> _BRIEF 1_
In the listing, start at the line containing "9.3 Herramientas Técnicas" and end after the line containing "- **Datasets premium:**". Write those lines back with "Jupyter Hub" switched to "JupyterLab" and nothing else changed, giving only those lines.

━━━━━ TEXT UNDER STUDY

Choosing Among Many Options
There are many choice options in New Haven, including "Project Choice," an urban-suburban transfer program involving 16 school districts; "Suburban Interdistrict Magnets," which offer high-quality curriculum with a range of themes and teaching philosophies; "Lighthouse Schools," neighborhood elementary (mainly K-8) schools started under the first VPSC grant that provide a themed approach and an emphasis on strengthening literacy instruction; and charter schools, including the high-performing Amistad Academy and Elm City College Preparatory School. As a result of these programs, parents are better informed and empowered to select schools that best meet their children's interests and needs, and schools are becoming more racially, ethnically, and socio-economically diverse, and high-performing. Additionally, the interdistrict approach has enabled New Haven students to select schools in other districts and has attracted more suburban students to the inner city due to the array of NHPS magnet school opportunities.
David Kikoler, the local evaluator contracted by the district for the NHPS program, said, "We do a lot of evaluations with many programs, but the innovations in New Haven are impressive because of a couple of dimensions … there are lots of choices, and they have a superintendent, Dr. Reginald Mayo, with a vision, who has expanded choice consistently."
A key innovation is the NHPS Lighthouse Schools' concept created under the first VPSC grant cycle. These are high-performing schools that are located in neighborhoods near Title I schools that receive additional resources and encouragement to enroll as many struggling students as possible in an attempt to improve overall student achievement. Additional resources provided to these schools often include professional development for teachers, literacy programs, and direct support for students such as tutoring, after-school programs, and enrichment activities.
Each school offers students a specialized curricular theme, two hours of literacy-based instruction, supplemental after-school programs in mathematics and reading, and extended-day extracurricular programs. The six Lighthouse Schools currently operating serve as a transfer option, a valuable school improvement effort, and a promising and replicable choice strategy. Furthermore, they are on the path to becoming magnet schools, and eventually an interdistrict magnet option, so students from the suburbs will be able to apply to them.
Bob Canelli, a lifelong educator and project director for the NHPS grant, said Lighthouse Schools build capacity to assist low-performing schools and better serve children by catering to their interests and learning styles. "I'm excited because everyone involved is excited. The principals are anxious to get started. It's an opportunity for us to work with kids who are low-performing - to move them to another level and to do it in a creative way," he said.
Many of the recent additions to the cadre of Lighthouse Schools build on existing school themes, focus on core academic subjects, and develop essential skills for students' success. For example, one of the newest schools is a mathematics and science academy that offers students state-of-the art laboratories and tutors. These tutors work with small groups of students who are considered lower-performing based on their Connecticut Mastery Test scores. Another new school focuses on literacy and reading. In line with this theme, administrators plan to rename the school, hire three part-time reading tutors for classrooms, expand after-school programs, and enhance professional development opportunities for teachers. The third is a program called "HOT," an acronym for Higher Order Thinking. "It's a very high-performing school that started as the result of a six-year grant," said Canelli. The emphasis on higher-order thinking skills is three-fold, incorporating a special focus on the arts. For example, the program contains an "arts integration" component in which the arts are woven throughout the subject areas. There is a "strong arts" component in which the arts are emphasized independent of other subjects. Finally, the program also includes a "democratic practice" component through which students take on leadership roles in the school community. According to Canelli, "The school has editorial boards, art boards, work is critiqued, shared, and displayed. The school also brings in people from colleges … A poet was brought in for 18 weeks and an American Indian artist was brought in to work with the kids. It's a very creative environment."

━━━━━━━━━━
━━━━━ INPUT FOR THIS TASK

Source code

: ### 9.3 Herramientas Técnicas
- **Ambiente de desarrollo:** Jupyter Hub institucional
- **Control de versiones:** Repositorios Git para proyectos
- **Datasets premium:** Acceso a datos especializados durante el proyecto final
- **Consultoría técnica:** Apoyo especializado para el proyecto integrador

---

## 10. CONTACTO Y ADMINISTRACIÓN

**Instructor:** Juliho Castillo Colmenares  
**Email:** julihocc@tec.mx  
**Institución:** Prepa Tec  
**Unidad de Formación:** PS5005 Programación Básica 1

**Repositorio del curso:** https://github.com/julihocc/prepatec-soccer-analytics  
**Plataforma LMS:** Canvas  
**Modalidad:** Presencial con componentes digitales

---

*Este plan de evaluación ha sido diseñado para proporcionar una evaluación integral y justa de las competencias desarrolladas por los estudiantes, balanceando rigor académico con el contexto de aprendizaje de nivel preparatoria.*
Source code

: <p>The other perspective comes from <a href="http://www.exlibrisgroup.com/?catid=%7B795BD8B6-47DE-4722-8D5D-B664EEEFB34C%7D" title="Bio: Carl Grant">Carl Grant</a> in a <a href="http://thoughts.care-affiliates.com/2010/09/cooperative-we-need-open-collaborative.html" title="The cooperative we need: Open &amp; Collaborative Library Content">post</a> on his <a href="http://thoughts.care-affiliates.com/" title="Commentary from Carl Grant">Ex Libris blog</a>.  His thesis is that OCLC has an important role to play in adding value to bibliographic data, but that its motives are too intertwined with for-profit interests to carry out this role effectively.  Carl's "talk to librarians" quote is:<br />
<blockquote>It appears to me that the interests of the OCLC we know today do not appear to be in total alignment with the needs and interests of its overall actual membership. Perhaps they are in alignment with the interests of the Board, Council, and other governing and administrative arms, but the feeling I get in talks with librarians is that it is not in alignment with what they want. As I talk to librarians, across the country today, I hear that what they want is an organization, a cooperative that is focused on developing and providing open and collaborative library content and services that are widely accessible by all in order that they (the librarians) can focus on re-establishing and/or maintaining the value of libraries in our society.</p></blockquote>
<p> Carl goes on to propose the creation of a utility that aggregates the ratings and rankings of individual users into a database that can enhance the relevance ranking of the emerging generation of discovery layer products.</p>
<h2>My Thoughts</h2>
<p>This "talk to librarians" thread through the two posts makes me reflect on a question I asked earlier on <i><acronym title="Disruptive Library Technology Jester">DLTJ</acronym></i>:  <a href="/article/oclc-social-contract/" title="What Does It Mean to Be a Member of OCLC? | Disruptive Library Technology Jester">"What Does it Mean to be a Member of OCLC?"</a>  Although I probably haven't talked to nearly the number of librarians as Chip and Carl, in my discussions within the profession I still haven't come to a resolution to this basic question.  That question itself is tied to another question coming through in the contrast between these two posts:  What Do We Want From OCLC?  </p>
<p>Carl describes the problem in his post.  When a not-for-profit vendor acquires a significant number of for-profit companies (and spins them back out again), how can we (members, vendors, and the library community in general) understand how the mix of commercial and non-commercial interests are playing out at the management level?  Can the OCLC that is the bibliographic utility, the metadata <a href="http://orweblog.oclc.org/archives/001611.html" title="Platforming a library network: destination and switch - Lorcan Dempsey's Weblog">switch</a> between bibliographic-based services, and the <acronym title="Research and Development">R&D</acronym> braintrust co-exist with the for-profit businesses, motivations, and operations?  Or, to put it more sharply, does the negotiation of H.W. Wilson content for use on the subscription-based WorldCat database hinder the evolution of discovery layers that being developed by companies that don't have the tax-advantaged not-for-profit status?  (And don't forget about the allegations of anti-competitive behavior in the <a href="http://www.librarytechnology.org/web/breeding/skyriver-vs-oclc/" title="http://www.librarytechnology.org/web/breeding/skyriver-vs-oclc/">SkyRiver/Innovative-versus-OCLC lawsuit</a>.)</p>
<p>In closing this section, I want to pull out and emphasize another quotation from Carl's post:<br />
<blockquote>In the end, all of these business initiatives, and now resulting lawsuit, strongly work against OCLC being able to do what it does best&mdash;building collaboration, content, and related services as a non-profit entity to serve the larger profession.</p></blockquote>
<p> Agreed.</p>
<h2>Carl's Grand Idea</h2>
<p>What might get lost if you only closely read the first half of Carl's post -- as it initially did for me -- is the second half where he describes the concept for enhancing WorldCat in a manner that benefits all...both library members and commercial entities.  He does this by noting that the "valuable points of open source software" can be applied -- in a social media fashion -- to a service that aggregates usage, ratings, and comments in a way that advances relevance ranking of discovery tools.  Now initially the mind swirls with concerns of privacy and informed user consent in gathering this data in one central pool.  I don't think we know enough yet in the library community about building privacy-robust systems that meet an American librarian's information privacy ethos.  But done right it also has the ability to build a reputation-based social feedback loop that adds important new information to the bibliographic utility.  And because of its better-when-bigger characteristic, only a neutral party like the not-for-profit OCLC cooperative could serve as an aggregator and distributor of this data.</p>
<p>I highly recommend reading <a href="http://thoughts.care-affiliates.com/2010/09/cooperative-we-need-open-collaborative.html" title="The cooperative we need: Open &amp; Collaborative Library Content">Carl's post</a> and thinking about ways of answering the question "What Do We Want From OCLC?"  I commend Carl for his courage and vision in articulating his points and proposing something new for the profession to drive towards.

━━━━━━━━━━

> _BRIEF 2_
Carry on the piece about school choice in New Haven, starting right after its last sentence.

> _ANSWER 1_
: ### 9.3 Herramientas Técnicas
- **Ambiente de desarrollo:** JupyterLab institucional
- **Control de versiones:** Repositorios Git para proyectos
- **Datasets premium:** Acceso a datos especializados durante el proyecto final

> _ANSWER 2_
Program Effectiveness and Achievement Outcomes
An extensive evaluation component helps New Haven determine the effectiveness of school choice programs like the Lighthouse Schools. By identifying whether students significantly increase their achievement levels after transferring to higher performing schools, the district is tracking its efforts at education reform. Kikoler explains, "We track where the students are and where they're going…We are trying to compare individual students. … We look at the attrition rate. The preliminary findings have been positive…the schools are doing a nice job, getting hundreds of applications. They are a real success story."
Evaluations indicate that students who transfer under VPSC have tended to outperform those remaining in lower-performing schools, regardless of the students' ethnicity, gender, or access to supplemental education services. "Reading scores are up [across the board], and math scores are up for many students. We hope that the final analysis will show consistent results," said Kikoler.
The percentage of students who are eligible to transfer to a higher-performing public school through NCLB's Title I provision and who have participated in the New Haven VPSC program has ranged annually from 6.6 to 15.3 percent. This percentage is significantly higher than the national average, and over the course of the program's first four years, over 1,400 students have moved to higher-performing schools. New Haven's goal for its most recent five-year VPSC grant is to increase the percentage of eligible Title I students who take advantage of public school choice from 15 to over 40 percent each year.
Voluntary public school choice has become part of the culture in New Haven. Lighthouse Schools may become permanent NHPS magnet schools, and traditionally under-performing students are raising their test scores by enrolling in the district's spectrum of school choice options. In New Haven and across the country, school choice programming ensures that parents are empowered to make decisions for their children's education and that no child is left behind.
- Voluntary Public School Choice Program, Office of Innovation and Improvement (OII)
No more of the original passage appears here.